At any rate -- you don't like it?  Don't do it.  End of story, so to speak.


Push yourself in new ways


Okay, so why should you do NaNo?  I'm going to address those who  who aren't doing it just for the fun of throwing a bunch of dares together and writing silliness.  There is nothing wrong with doing that, but you don't need to think about anything else.  Go and have fun.


The rest of us?  We're going to have fun in our own way.  Yeah, we're an odd group, but for people like me, writing a story and making it the best you can is one of the great joys of life.


Sometimes, though, it doesn't hurt to push a little harder.  We can get complacent in our work.  So, sometimes (say for that month of November), it might not hurt to try something a bit more difficult because it gets the brain to work a bit more.  It's a wakeup call to look around and build some new links and tools to play with. 


Writers need to stretch.  Sure, you could do that any time, but if you are like me, you'll let everything else get in the way.  A goal like NaNo is just the thing to make you think about trying something different.  Go ahead.  You can stand to take a few weeks of your life to leap in.  And if you don't like it, you can leap back out at any time.


Try a different genre


One of the things a number of people enjoy during NaNo is working in a different genre than they usually write.  If you aren't sure you're going to like it, why not give it a month to find out?  Remember, it doesn't have to be perfect.  You may find that you need a lot more study before you can write a certain style of book, but at least you can get some of the flavor of it.


You might try a different type of POV than you usually write.  Those can be fun, too.

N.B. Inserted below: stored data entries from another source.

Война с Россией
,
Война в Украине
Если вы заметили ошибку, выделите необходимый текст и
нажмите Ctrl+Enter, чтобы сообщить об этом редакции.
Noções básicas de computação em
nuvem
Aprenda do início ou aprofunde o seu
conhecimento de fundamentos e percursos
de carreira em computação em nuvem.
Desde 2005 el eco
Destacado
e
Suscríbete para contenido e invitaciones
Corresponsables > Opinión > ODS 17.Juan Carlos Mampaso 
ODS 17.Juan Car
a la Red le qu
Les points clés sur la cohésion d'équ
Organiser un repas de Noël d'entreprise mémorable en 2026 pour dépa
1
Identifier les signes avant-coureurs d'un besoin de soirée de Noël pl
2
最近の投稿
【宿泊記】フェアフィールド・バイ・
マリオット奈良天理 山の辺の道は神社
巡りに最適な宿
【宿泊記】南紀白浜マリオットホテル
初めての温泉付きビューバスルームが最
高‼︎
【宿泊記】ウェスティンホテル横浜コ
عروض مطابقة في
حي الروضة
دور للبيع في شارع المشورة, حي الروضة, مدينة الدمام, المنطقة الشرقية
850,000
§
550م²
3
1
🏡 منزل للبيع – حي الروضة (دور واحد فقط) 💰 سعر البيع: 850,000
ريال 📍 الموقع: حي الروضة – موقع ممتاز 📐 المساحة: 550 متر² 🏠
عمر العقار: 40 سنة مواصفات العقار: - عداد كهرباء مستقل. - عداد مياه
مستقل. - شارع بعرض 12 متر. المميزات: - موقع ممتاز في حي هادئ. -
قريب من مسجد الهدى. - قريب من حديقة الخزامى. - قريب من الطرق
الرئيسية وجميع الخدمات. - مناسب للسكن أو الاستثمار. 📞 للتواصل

Or you might have a story you would really like to write, but you can't seem to get moving on it -- or find the time to fit it in.  Now is your chance to get at least 50k on the first draft. 


Ignore Inner Critic


Here's a problem many writers face: they get started and their inner editor/critic steps in and makes them stop.  It's really silly, when you think about it.  You are that inner editor -- no one else lives in your brain.  You let the idea of the inner editor scare you into not finishing, because that's actually more frightening than giving up.


Here is a chance to punch the inner editor in the face.  You won't have time to listen to him/her.  You're going to be too busy writing.  And there are going to be thousands of others cheering you on to keep you going?  What's one inner editor compared to all those others? 


This is your chance to say 'no, you get to wait until the editing phase' and just write for the joy of it.  It's a really incredible sensation.


Prepare or not


Some of us do considerable preparation for NaNo.  I do outlines, world building if I need it, and sometimes those things get extensive.  That's because I like doing prework.  If you don't, then don't do anything at all.  Just get your story in mind.  However, one way that can help you through NaNo is to have a list of at least one thing in your story to write about each day.  If you can come up with two things for each day, even better.  That means less words for each idea.


And no matter what, ignore anyone who makes rude comments about your work or NaNo.  This is for you.  Go into it believing that you are going to have fun.








2 comments:

J.A. Marlow said...

I love it when you let loose with the snark! :D

Long live Nano and the first draft!

Catana/Sylvie Mac said...

I'm beginning to look at NaNo as Self-challenge Month. It's a challenge to find a story worthy of full development as a novel. It's a challenge to try something I've never done before. This year, I'm opening up the setting in a way I've never done, and doing real world-building. Doing something brand new is always a bit scary, but also exciting, especially when you're under pressure.

Yay, J.A. Marlow. Long live NaNo and the first draft!